The NHS is not broken; it is simply being tasked to carry out more and more work for a rapidly expanding population, which is also living longer in a world in which science is providing the answer to many medical problems which were previously insoluble. All this involves rapidly increasing costs. Nobody denies that more resources have been put into the NHS. What is necessary is that we acknowledge that the NHS is meeting huge levels of demand and that will not change.

The proposal in this Bill is that the Secretary of State will no longer have to account to Parliament for the delivery of a service that is key to the United Kingdom's economic, financial and social stability. There will be new structures for service delivery, for example, which will permit Monitor to determine that an NHS provider is not meeting the needs of its service users and to use taxpayers' money to buy those services from the private sector. This is effectively unplanned, unstructured privatisation, with the attendant enormous difficulties of regulation. Regulation is no substitute for good governance structures and planning.

The complexity of national demand-of access to clinical specialities and training and management change required by the Bill-are as yet unquantified. The potential for challenge in the courts in the context of service delivery are enormous. This will involve more loss of resources for the delivery of patient care. I have great concern over the proposal to place primary responsibilities with general practitioners who face monumental challenges simply in staying up to date with developments in clinical practice across the whole spectrum of health issues. To fragment purchasing responsibility in this way can only add to cost and to the possibility of inequalities in the provision of care. Many of the relevant questions in this context have already been asked in the House today.
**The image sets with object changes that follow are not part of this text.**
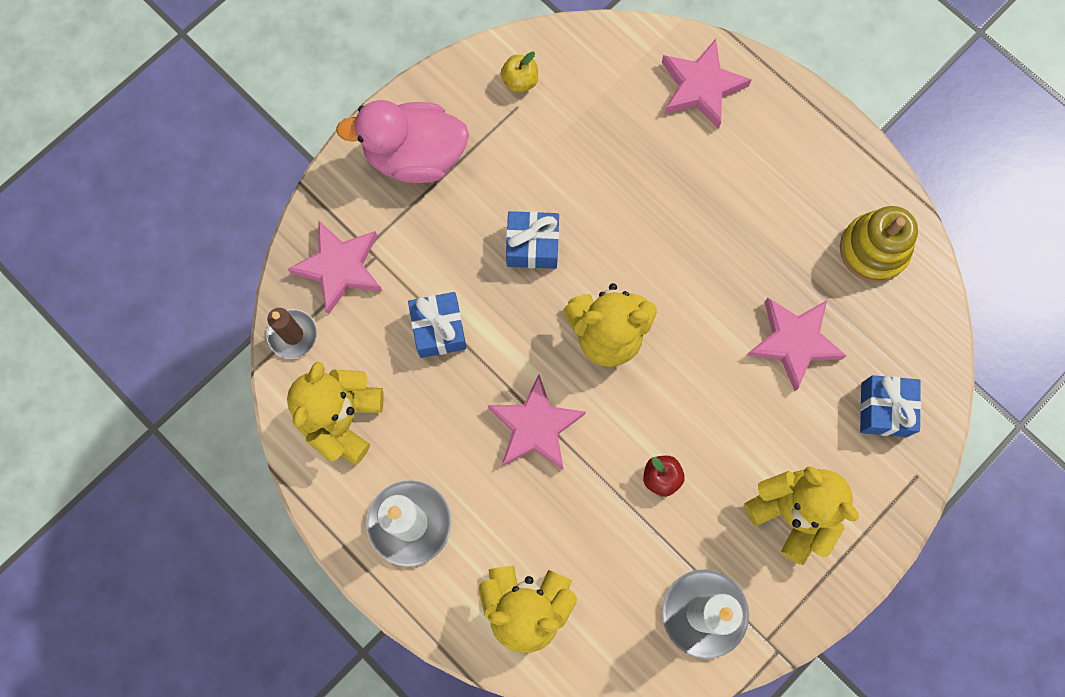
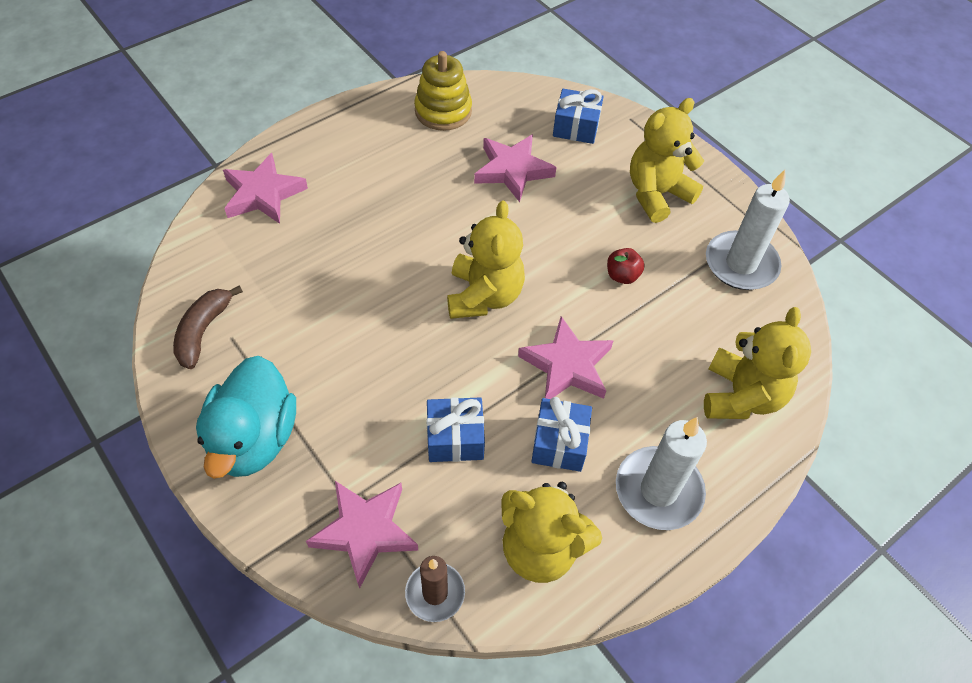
camera: 85 degrees left, 20 degrees down
pink duck [336,100,469,183] -> turquoise duck [196,356,296,479]
yellow apple [501,52,538,93] -> brown banana [173,285,243,369]
blue gift [506,211,559,269] -> blue gift moved to [531,397,592,472]

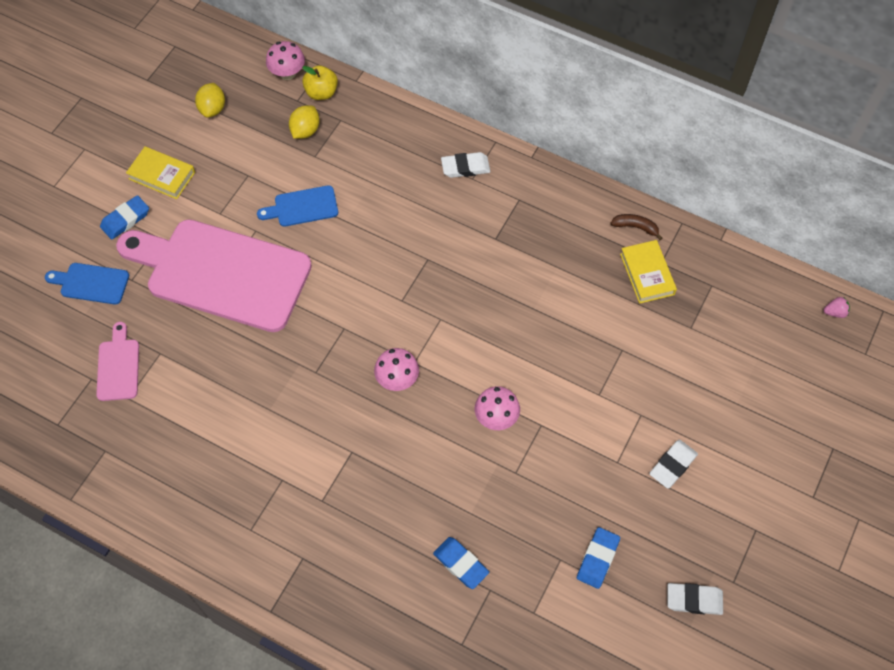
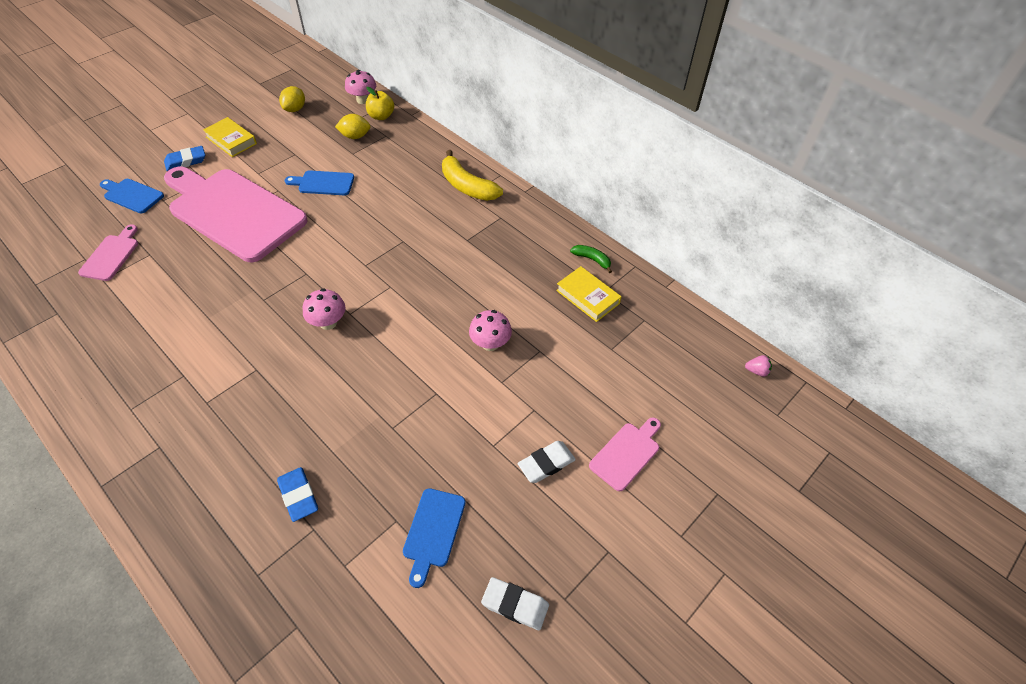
camera: 15 degrees right, 10 degrees down
yellow lemon [289,105,320,139] -> yellow lemon turned 45 degrees clockwise [335,114,370,139]
white eraser [441,152,490,178] -> yellow banana [442,150,503,201]
pink mushroom [475,386,520,430] -> pink mushroom moved to [469,310,512,351]
blue eraser [577,527,620,589] -> blue cutting board [403,488,466,588]
brown banana [610,214,662,240] -> green banana [570,245,612,273]
yellow book [620,240,677,304] -> yellow book turned 45 degrees counterclockwise [556,266,622,322]
none -> pink cutting board [589,417,661,491]

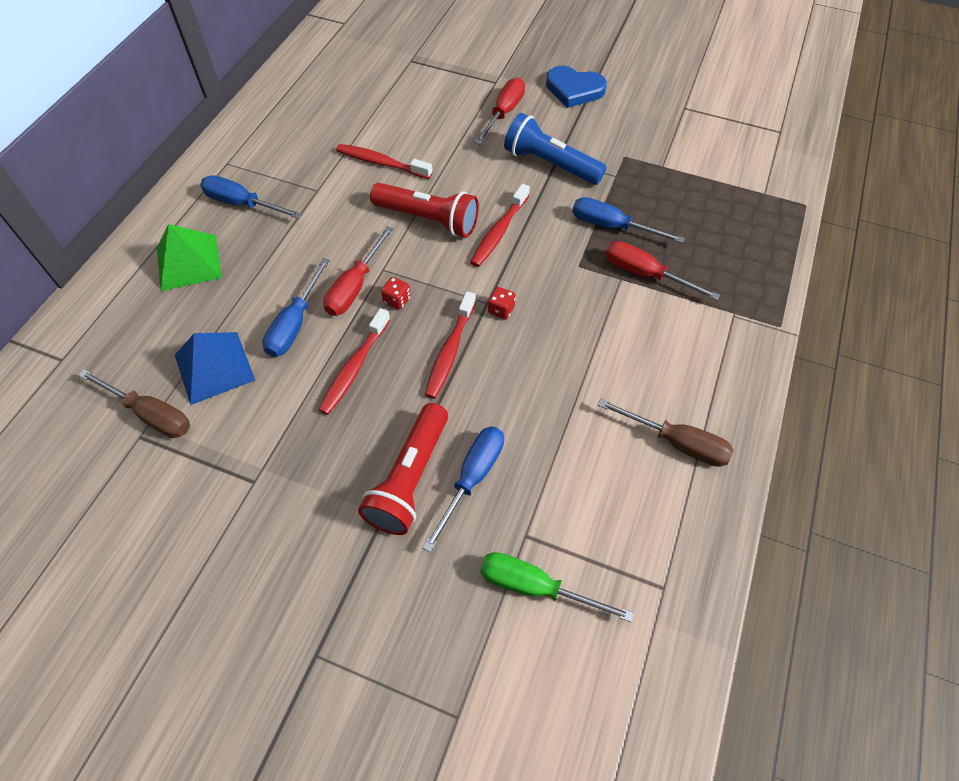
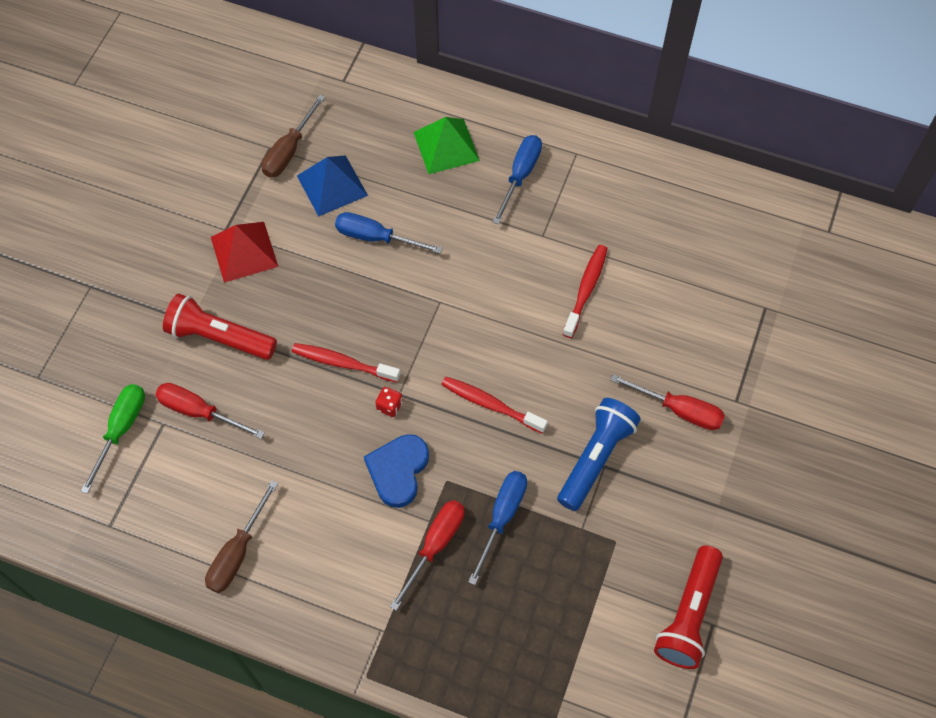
camera: 90 degrees right, 5 degrees up
red toothbrush [319,308,390,415] -> none
red screwdriver [323,226,393,316] -> red screwdriver moved to [155,383,265,439]
red flashlight [370,183,479,237] -> red flashlight moved to [654,545,723,669]
red dice [381,277,411,310] -> none
blue screwdriver [423,426,504,553] -> none
blue heart [546,66,607,108] -> blue heart moved to [364,434,429,508]
none -> red pyramid [211,222,278,283]

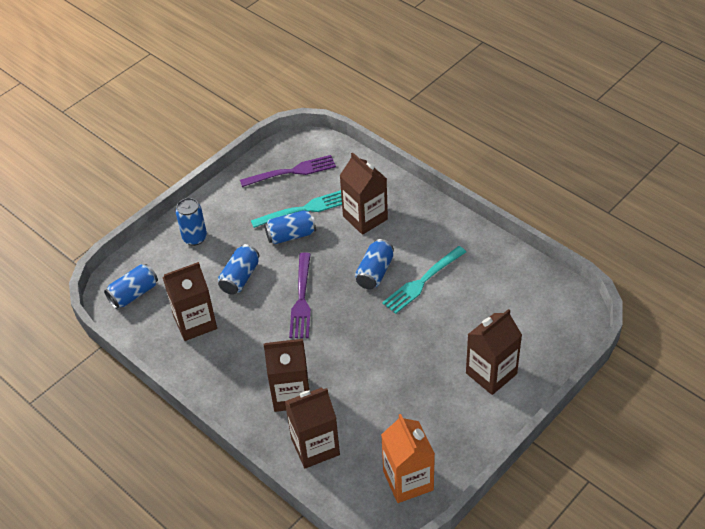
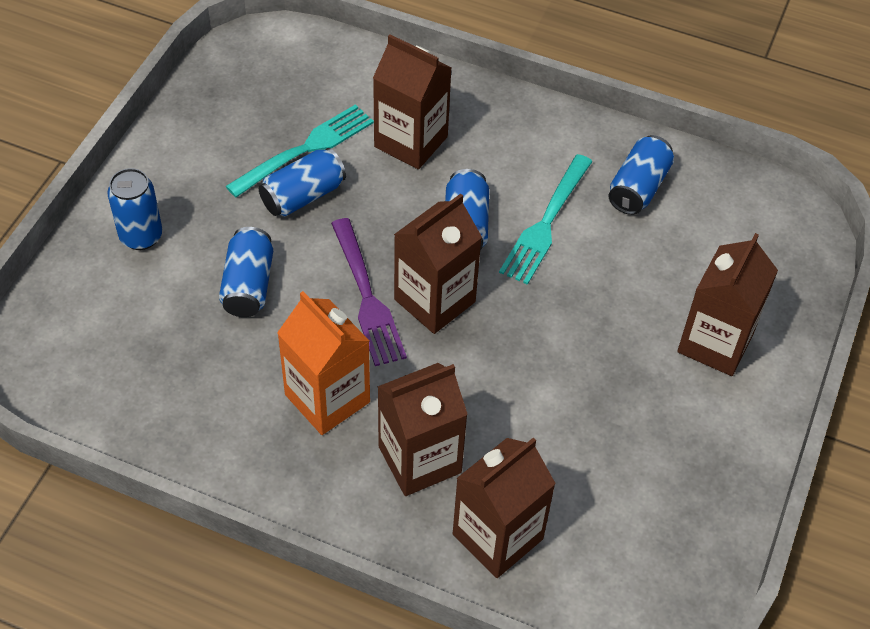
camera: 25 degrees left, 5 degrees up
blue can [104,264,158,309] -> blue can moved to [608,135,674,215]
brown carton [163,262,217,341] -> brown carton moved to [394,194,482,334]
purple fork [240,155,336,187] -> none
orange carton [381,414,435,503] -> orange carton moved to [277,291,370,435]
I will not repeat them.

Undoubtedly an organisation of the size, scope and range of responsibilities of the NHS must be in a constant process of change. What is profoundly important is that reform is carried out following proper consultation with a clear mandate with properly costed and analysed resourcing decisions and with the support of service users-or patients if you want to refer to them that way-and of the professional bodies that will have to implement the change. I have not seen the evidence to suggest that that is the case in the Bill. Its current deficiencies have been and will be widely articulated in the Chamber today. In the interests of brevity, I will save any further comment for the later stages of the Bill. I will simply state my support for the proposal of the noble Lords, Lord Hennessey and Lord Owen, for a Select Committee.